Kırtay adında minicik bir tay varmış. O diğer arkadaşlarından biraz farklıymış. Yaşı küçükmüş ama akıllıymış. Sadece tek bir kötü huyu varmış, biraz alınganmış.

Diğer küçük taylarla oyunlar oynarken hemen küser, ben oynamıyorum diyerek uzaklaşırmış.

Günler geçmiş geceler sabahları kovalamış, güneşle ay saklambaç oynamış.

Taylar yeşil alana toplanmış. Yaz sıcağı ısıtırken toprağı, taylar inletmiş sesleriyle ovaları. Kırtay yenibir oyun buldum arkadaşlar diye sıçramış, diğer arkadaşları merakla etrafına sıralanmış.
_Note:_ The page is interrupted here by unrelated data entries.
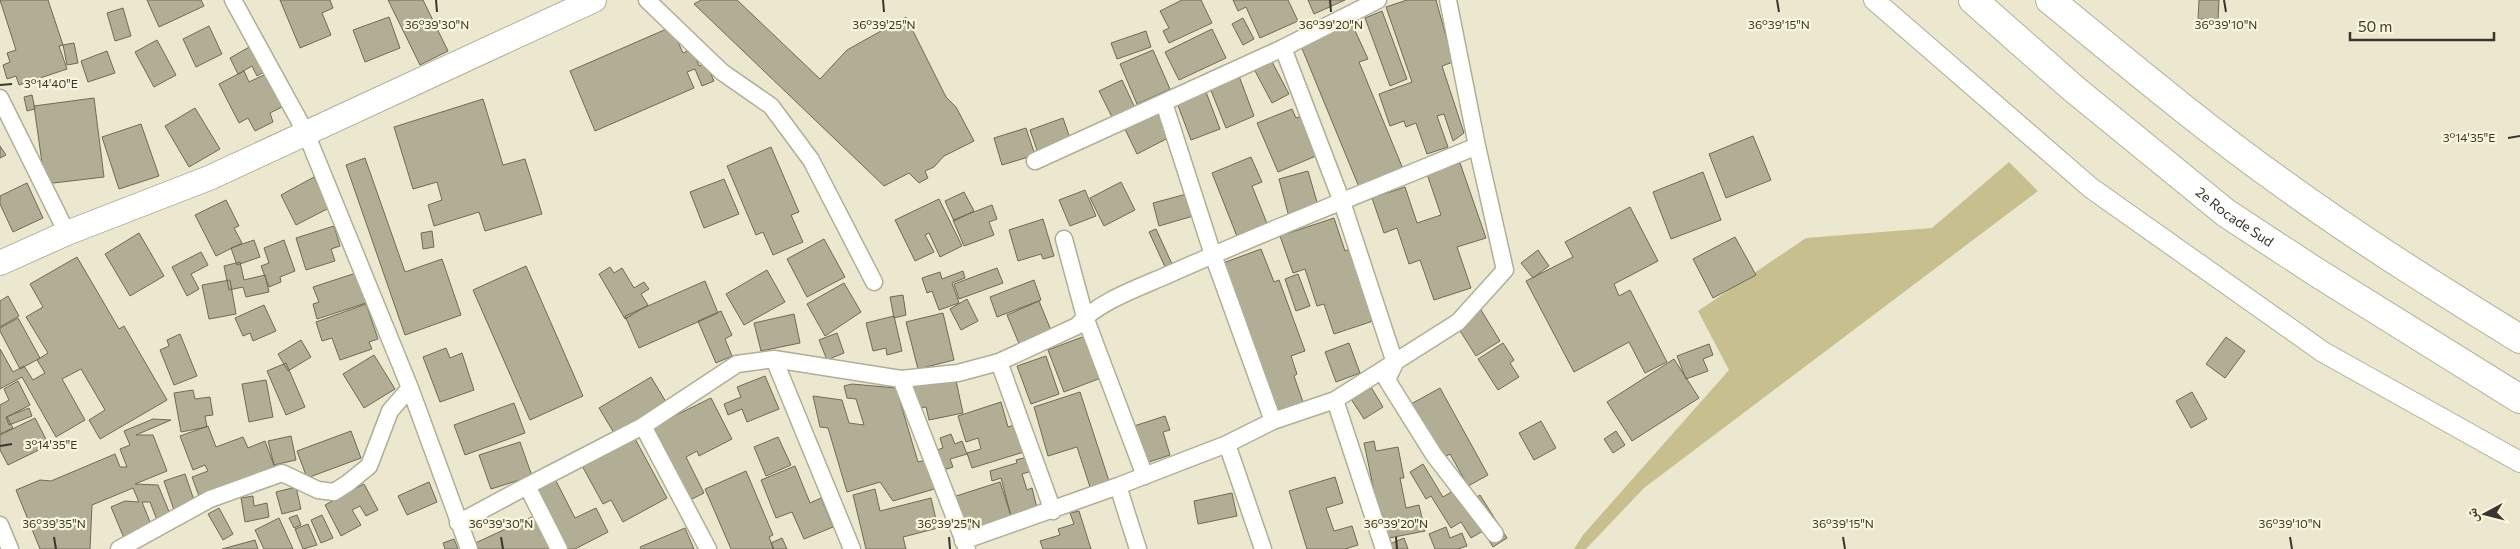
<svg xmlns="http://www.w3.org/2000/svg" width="2520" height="549" font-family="Commissioner,'Noto Naskh Arabic',sans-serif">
<rect width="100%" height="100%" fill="#ece8cf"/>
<path fill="#c8bf8f" d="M2009 162 2038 191 1644 488 1586 549H1574L1583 535 1729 370 1698 311 1806 238 1932 228Z"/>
<path fill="#b2ae96" stroke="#6e6a54" d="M0 0H48L63 45 59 46 67 69 19 85 16 76 7 79 3 65 10 62 7 53 16 50Z
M147 0H201L204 6 159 27Z
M280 0H330L333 8 322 13 331 35 300 48Z
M388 0H423L448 51 420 65Z
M701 0H737L820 79 847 50 906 17 946 97 956 107 974 141 944 156 934 167 925 171 928 178 919 183 909 173 884 186 694 4Z
M1182 0H1201L1212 23 1169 43 1163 31 1169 28 1160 11Z
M1233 0H1288L1298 21 1260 38 1246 7 1238 11Z
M1308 0H1345L1314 14Z
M1407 0H1436L1453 62 1442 66 1464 133 1453 141 1444 114 1437 116 1448 147 1427 154 1416 123 1406 127 1404 121 1390 126 1379 94 1412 82 1386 7Z
M2199 0H2219L2218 20 2198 19Z
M123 8 131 36 115 41 107 13Z
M1382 11 1407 79 1390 86 1365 18Z
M389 17 400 48 365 62 353 30Z
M1243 18 1254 39 1243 45 1232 24Z
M1352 24 1368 59 1359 62 1403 169 1359 187 1301 46Z
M209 26 222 54 196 67 183 39Z
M671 27 683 53 692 49 699 66 706 63 714 81 702 86 695 69 687 72 694 88 595 131 570 71Z
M1212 29 1226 58 1179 80 1165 52Z
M1146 31 1151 47 1117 59 1111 43Z
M157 40 176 75 154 87 135 52Z
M74 43 78 63 67 65 63 45Z
M251 46 264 72 257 76 252 66 238 74 230 58Z
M1153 50 1170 89 1137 104 1120 64Z
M107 51 115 73 88 82 81 61Z
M1271 60 1289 94 1272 103 1254 69Z
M244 71 249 82 268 73 284 106 270 113 273 122 255 131 248 118 239 123 219 84Z
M1239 76 1254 116 1226 128 1210 88Z
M1122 80 1135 108 1113 119 1099 91Z
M1206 92 1220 129 1191 140 1177 103Z
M32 95 35 109 27 111 24 97Z
M94 98 104 177 45 184 34 106Z
M483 99 503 165 525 159 542 214 485 231 479 212 434 226 428 205 442 200 437 182 413 189 394 127Z
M195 108 220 149 189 167 165 126Z
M1161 108 1174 135 1137 154 1124 127Z
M1292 109 1296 118 1314 111 1330 150 1278 172 1257 123Z
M1063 118 1071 141 1038 153 1030 130Z
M141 124 159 176 119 189 102 137Z
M1026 128 1035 155 1002 165 994 138Z
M1753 136 1771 180 1726 198 1709 154Z
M0 146 6 155 0 158Z
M771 147 799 212 791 215 803 242 773 255 763 232 756 235 727 166Z
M1251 157 1262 182 1252 186 1268 226 1238 239 1212 173Z
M365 158 405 272 442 259 461 315 405 335 346 165Z
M1460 163 1486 238 1457 247 1471 288 1434 300 1420 260 1409 264 1397 228 1384 233 1372 198 1405 187 1417 223 1441 215 1427 174Z
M1308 171 1319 209 1289 217 1279 179Z
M1703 172 1721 220 1671 239 1653 192Z
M314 177 329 208 296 225 281 195Z
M724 179 739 214 704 228 690 192Z
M1121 182 1135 210 1104 226 1090 198Z
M27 183 43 218 13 232 0 204V196Z
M1085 190 1096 216 1070 226 1059 200Z
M964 192 974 211 954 221 945 201Z
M1194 192 1200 214 1159 226 1153 203Z
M939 199 962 246 940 257 929 233 925 235 934 252 915 261 895 220Z
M226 200 239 226 234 228 242 243 216 256 195 215Z
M992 205 997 219 989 222 994 235 964 246 953 220Z
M1630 207 1658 261 1614 284 1619 296 1630 290 1667 362 1645 373 1629 342 1574 372 1526 281 1573 257 1565 242Z
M1334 218 1345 251 1352 248 1376 320 1334 334 1324 304 1317 306 1305 269 1293 273 1280 236Z
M1043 219 1054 256 1043 259 1041 254 1018 261 1009 230Z
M334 226 340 246 331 249 335 261 306 270 296 238Z
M1156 229 1173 266 1166 269 1149 232Z
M432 231 434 247 423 249 421 233Z
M139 233 164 276 130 296 105 254Z
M1735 237 1756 275 1713 298 1693 259Z
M824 239 845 277 807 297 787 259Z
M254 240 260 257 237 265 231 248Z
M284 240 295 271 280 277 281 282 269 287 261 266 269 263 264 248Z
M1261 249 1274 282 1279 280 1305 351 1291 356 1297 374 1294 376 1303 402 1276 412 1223 263Z
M1538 250 1549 266 1533 278 1521 263Z
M201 252 208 265 191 274 199 289 187 296 172 267Z
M77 257 119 329 124 326 167 400 100 439 89 420 105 410 81 369 62 379 85 420 56 437 22 377 0 389V349L13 372 24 366 33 380 45 373 37 360 48 353 26 317 43 307 30 284Z
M240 262 244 280 265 275 269 292 246 297 243 287 229 290 224 266Z
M526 266 583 396 530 420 473 290Z
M610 267 614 273 622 268 634 288 644 282 649 289 641 294 648 305 625 319 599 274Z
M997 268 1003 283 959 299 954 284Z
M767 270 785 302 744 325 726 294Z
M963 271 965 278 952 283 959 303 939 310 932 291 927 293 922 278 940 272 942 279Z
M356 273 366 303 317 319 313 304 319 302 313 287Z
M1298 274 1310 306 1296 311 1285 279Z
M230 280 236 314 209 319 202 285Z
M1034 280 1041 300 997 317 990 297Z
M705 281 718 313 639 348 625 316Z
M844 283 861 312 825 336 807 304Z
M903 295 906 315 894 318 890 297Z
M8 296 19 316 0 327V301Z
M967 299 978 321 961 330 950 309Z
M1039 301 1052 333 1020 346 1007 315Z
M366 304 378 339 369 342 372 349 340 360 332 338 322 341 316 322Z
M264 305 276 331 253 341 250 333 243 336 235 318Z
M1481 310 1500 341 1476 356 1457 326Z
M721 311 732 335 725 339 732 356 716 363 698 321Z
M943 313 954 360 918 369 906 322Z
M794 314 800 343 761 351 754 323Z
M894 316 902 351 887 355 886 348 873 351 866 323Z
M18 318 40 358 20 369 0 331V328Z
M837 333 844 353 827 360 819 340Z
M180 334 197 376 174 385 160 350 169 346 167 340Z
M1085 336 1101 378 1064 392 1048 350Z
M2226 337 2245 351 2225 378 2206 364Z
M301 340 311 357 288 371 278 354Z
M1349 343 1360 373 1336 382 1325 352Z
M1503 343 1514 360 1510 363 1519 377 1498 390 1478 359Z
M1709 344 1713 355 1703 359 1708 371 1686 379 1677 356Z
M446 348 450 358 462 353 474 390 440 402 423 357Z
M374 355 395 389 364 408 343 374Z
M1046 356 1059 394 1031 404 1017 366Z
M1674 359 1699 398 1632 441 1607 402Z
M286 363 305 407 286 415 267 371Z
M765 376 779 409 747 422 742 409 728 415 724 404 741 397 737 387Z
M955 376 963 413 929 420 926 407 918 408 913 385Z
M651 377 666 402 614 433 599 408Z
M266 380 273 417 249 422 242 384Z
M18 381 30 405 7 417 13 428 0 434V405L9 400 4 389Z
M852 384 896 388 918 462 930 459 938 488 893 501 880 482 847 492 828 428 820 427 813 396 842 400 849 423 864 425 856 399 847 398 844 386Z
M1371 387 1383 407 1364 419 1351 399Z
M1440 388 1488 475 1468 486 1450 454 1441 459 1411 404Z
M193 390 195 399 210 397 213 415 205 416 207 427 181 432 174 393Z
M1080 392 1109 481 1090 487 1077 447 1048 456 1034 407Z
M2192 392 2207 419 2191 428 2176 401Z
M711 398 732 439 699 456 697 451 686 457 704 493 686 502 650 428Z
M1001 402 1008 427 1020 423 1027 451 972 468 967 453 981 449 978 438 966 442 958 416Z
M514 403 525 433 465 455 454 425Z
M29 408 32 416 9 425 6 417Z
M1165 416 1170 430 1163 432 1170 455 1143 464 1131 427Z
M35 418 49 445 8 465 0 450V435Z
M153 419 171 420 136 435H153L167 471 135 484 158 485 170 514 157 520 150 502H142L152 527 124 538 111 507 125 501 139 502 133 488 92 505 90 549H40L16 490 40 480 51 481 115 454 120 467H127L120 449 130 445 124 431Z
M1541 421 1556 448 1534 460 1519 433Z
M208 426 216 447 243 437 248 448 265 441 275 468 199 496 192 477 208 471 205 465 193 470 180 436Z
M351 431 361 458 307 478 297 451Z
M1616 431 1625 445 1613 453 1604 439Z
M951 434 955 444 962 441 967 454 950 459 953 467 941 471 934 451 943 448 940 438Z
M633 435 667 498 623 522 611 500 603 504 581 464Z
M291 436 296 460 274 465 268 441Z
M778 437 791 465 766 476 754 447Z
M1374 441 1376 451 1398 447 1404 478H1400L1406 508 1419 505 1425 531 1384 539 1364 443Z
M520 442 532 476 491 489 479 455Z
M1031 456 1035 470 1022 474 1027 490 1032 488 1037 508 1011 516 1001 478 992 481 990 471 1017 463 1016 460Z
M1423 464 1443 497 1458 488 1467 503 1480 495 1507 538 1493 547 1483 531 1471 538 1461 522 1451 528 1431 496 1426 499 1410 472Z
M795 466 810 503 821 498 833 527 804 539 792 512 776 518 761 480Z
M746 471 773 535 769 537 774 549H731L705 489Z
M185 474 195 503 174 510 164 481Z
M554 477 575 518 596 508 608 532 575 549H566L535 487Z
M1335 477 1343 503 1326 508 1334 531 1352 526 1358 545 1345 549H1307L1289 491Z
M429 482 437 502 407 515 398 496Z
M1000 482 1012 519 965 534 953 497Z
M364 484 378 510 366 516 360 506 352 510 361 525 341 536 325 505Z
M296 487 301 509 282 514 276 492Z
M875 489 880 511 931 498 938 528 903 537 906 549H866L853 495Z
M1232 493 1237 516 1198 524 1194 501Z
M253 496 254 506 267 503 269 517 245 522 241 498Z
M219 508 233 534 223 540 208 514Z
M1079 511 1091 549H1043L1040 541 1060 535 1058 529 1074 524 1070 513Z
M297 515 301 525 294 528 289 518Z
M322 515 333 538 321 543 311 520Z
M536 515 552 549H473L471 545Z
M279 518 293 549H264L255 530Z
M308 524 317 545 303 549 295 529Z
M1446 527 1450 538 1462 533 1467 546 1458 549H1435L1429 534Z
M685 528 694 549H641L640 547Z
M782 538 787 549H773L771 543Z
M1404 538 1408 549H1386L1385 546Z
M454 539 458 549H445L443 543Z
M255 540 258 549H222Z"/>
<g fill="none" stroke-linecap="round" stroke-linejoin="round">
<g stroke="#b2ae96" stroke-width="19">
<path id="minor" d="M233 0 306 133 410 388 469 549
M647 0 722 72 771 106 811 160 874 282
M1283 48 1342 202 1395 363 1387 380 1434 455 1495 534
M0 98 67 233
M1164 103 1213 255 1273 421
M1035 161 1283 48 1378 0
M1064 239 1085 317 1145 476
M774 359 852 549
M999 362 1053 511
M901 379 967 549
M1335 400 1384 549
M643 426 708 549
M1227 444 1263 549
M527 486 643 426 737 364 774 359 901 379 958 373 999 362 1077 326C1097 301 1144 286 1172 273 1273 228 1376 188 1477 146L1448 0
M1118 486 1138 549
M458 523 527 486 559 549
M0 525 10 549
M963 541 1118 486 1227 444 1273 421 1335 400 1458 322 1505 270 1477 146
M119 549 210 499 282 473 318 490 334 492 348 483 369 466 390 411 410 388"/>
</g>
<g stroke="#b2ae96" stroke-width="22">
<path id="tertiary" d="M1874 0 2091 188 2323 352 2520 462"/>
</g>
<g stroke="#b2ae96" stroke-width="26">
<path id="secondary" d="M0 263 67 233 209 178 594 0"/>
</g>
<g stroke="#b2ae96" stroke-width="30">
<g id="motorway">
<path id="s1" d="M1973 0 2074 89 2226 213 2316 272 2520 399"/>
<path d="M2050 0C2126 62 2202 126 2282 183 2359 239 2439 289 2520 339"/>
</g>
</g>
<use href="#minor" stroke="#fff" stroke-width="16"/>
<use href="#tertiary" stroke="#fff" stroke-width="20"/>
<use href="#secondary" stroke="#fff" stroke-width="24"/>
<use href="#motorway" stroke="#fff" stroke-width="28"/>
</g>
<path fill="none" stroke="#38362d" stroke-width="2" d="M436 0 437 12M883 0 884 12M1330 0 1331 12M1777 0 1779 12M2224 0 2226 12M0 85 12 84M2508 138 2520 136M0 446 12 444M54 537 56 549M501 537 503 549M949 537 950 549M1396 537 1397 549M1843 537 1845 549M2290 537 2292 549"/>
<g text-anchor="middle" stroke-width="4.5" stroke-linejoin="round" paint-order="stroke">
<g font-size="14" fill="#38362d" stroke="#faf6dc">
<text dy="5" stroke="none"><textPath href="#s1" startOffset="340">2e Rocade Sud</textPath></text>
</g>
</g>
<g font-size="12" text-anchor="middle" fill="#38362d" stroke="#faf6dc" stroke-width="4.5" stroke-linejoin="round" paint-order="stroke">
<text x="437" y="29">36°39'30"N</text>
<text x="884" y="29">36°39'25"N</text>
<text x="1331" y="29">36°39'20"N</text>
<text x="1779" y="29">36°39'15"N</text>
<text x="2226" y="29">36°39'10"N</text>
<text x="51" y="88">3°14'40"E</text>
<text x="2469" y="142">3°14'35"E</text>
<text x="51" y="449">3°14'35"E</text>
<text x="54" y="528">36°39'35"N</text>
<text x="501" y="528">36°39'30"N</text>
<text x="949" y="528">36°39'25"N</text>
<text x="1396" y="528">36°39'20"N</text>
<text x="1843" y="528">36°39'15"N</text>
<text x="2290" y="528">36°39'10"N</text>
</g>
<g transform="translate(2485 514) rotate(263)" stroke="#faf6dc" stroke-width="4" paint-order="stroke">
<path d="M0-4L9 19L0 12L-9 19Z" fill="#38362d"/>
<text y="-8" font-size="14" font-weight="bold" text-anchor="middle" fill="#38362d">ش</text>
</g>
<path d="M2350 32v8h144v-8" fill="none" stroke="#38362d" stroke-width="2.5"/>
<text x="2358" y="32" font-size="15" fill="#38362d" stroke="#faf6dc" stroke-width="4" paint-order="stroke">50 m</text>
</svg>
“Oyunumuzun ismi kulaktan kulağa, birbirimize fısıldayarak cümle kuracağız, o cümleleri birbirimizin kulağına gizlice söyleyeceğiz” demiş. Tay arkadaşlar bu yeni oyunu çok sevmiş, sessizce birbirine kişnemiş. Ortaya komik cümleler çıkmış, hepsi birden kahkaha atmış. Sıra Kırtay’a gelince, oda cümleyi farklı telaffuz etmiş, dostları hep birlikte bilemedi diye gülmüşler. Kırtay çok alınmış, ben oynamıyorum artık diye mızıkçılık yapmış. Oyun alanını terk etmiş. Diğer taylar bu duruma çok üzülmüşler, hemde Kırtay’ın bu davranışından çok sıkılmışlar. Ne yapsak, ne etsek, bu Kırtay’ın alınganlık huyunu düzeltsek diyerek kafa kafaya vermişler. Sonunda Aktay’ın aklına güzel bir fikir gelmiş. Çağırmışlar yanlarına Kırtay’ı, tekrar oyun oynayalım fakat gülmeyelim birbirimize demişler. Kırtay’ı oyun oynamaya ikna etmişler. Buldukları yeni oyunu anlatmaya başlamışlar. “Oyunumuzun ismi nesi var nesi yok. Bir nesneyi tutacağız dışarı bir arkadaşımız çıkacak, fakat tuttuğumuz nesneyi bilmeyecek, dışarı çıkan arkadaş, tutulanı söyleyecek” diye ifade etmişler.Kırtay çok harika bir oyun diye sevinmiş. Sırayla nesne tutmuşlar. Fakat oyunda bir gariplik varmış, taylar oyundan elenince küsüyorlarmış, hepside ben oynamıyorum diye gidiyorlarmış. Kırtay sona kalmış, fakat oynayacak kimse bulunmamış. Yalnız kalan Kırtay çok hüzünlenmiş. Eve gelip annesine dert yanmış. “Dostlarım birden bire sebepsiz birbirine küsüp gittiler, oyun yerini terk ettiler anlamak mümkün değil” demiş. Annesi oğlunun küsme huyunu biliyormuş. Tecrübeli olduğundan hemen meseleyi anlamış. Arife tarif gerekmez, akıllı at doğruca yolunda giderse tökezlemez. Anne durmuş düşünmüş, oğlu Kırtay’a yanlışını tatlı dille anlatmaya başlamış.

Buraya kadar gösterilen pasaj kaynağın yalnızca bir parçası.